Although the attackers are not yet officially identified, the field staff believes these two silverbacks could possibly be 15-year-old Gushimira and 14-year-old Twihangane, the gorillas that dispersed from Pablo group on August 16. However, there are currently six lone silverbacks that are monitored by the Karisoke Research Center in this area and realistically, the aggressors could be any of them. Along with the medical intervention team for Inshuti, another team of trackers will enter the forest tomorrow morning to track the silverbacks and attempt to identify the individuals.

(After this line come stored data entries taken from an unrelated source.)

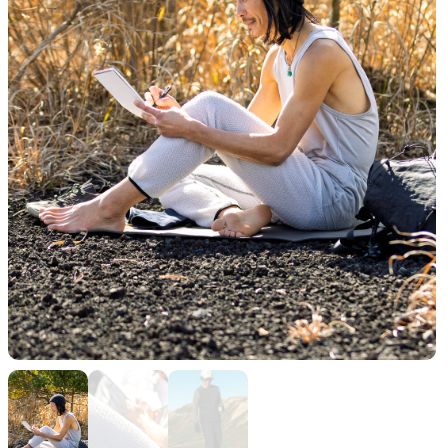
山道具として考えられたクロー
機能的な5ポケットを持つパ
ジング
ツ＆ショーツ
JACKETS
HATS
風や雨、寒さを防ぐシェル
ハイキングのためのヘッドウ
ア
ALL WEATHER
ACTIVE INSULATION
どんな状況にも対応する全天候
動いても蒸れにくい保温行動
型行動着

Gorilla Program Manager Veronica Vecellio says that “this is not the first time that Inshuti has been involved in such an aggressive interaction — he suffered serious wounds from both Beetsme and Pablo (late silverbacks) in the past. He is a strong individual and he will likely bounce back from this.”
Our Karisoke staff is, of course, enormously concerned and hopes that Inshuti will recover from these injuries. Without Inshuti, this group would be in disarray, with the two infants of the group in an extremely vulnerable position.
An account of tomorrow’s observations and possible medical intervention will be reported promptly.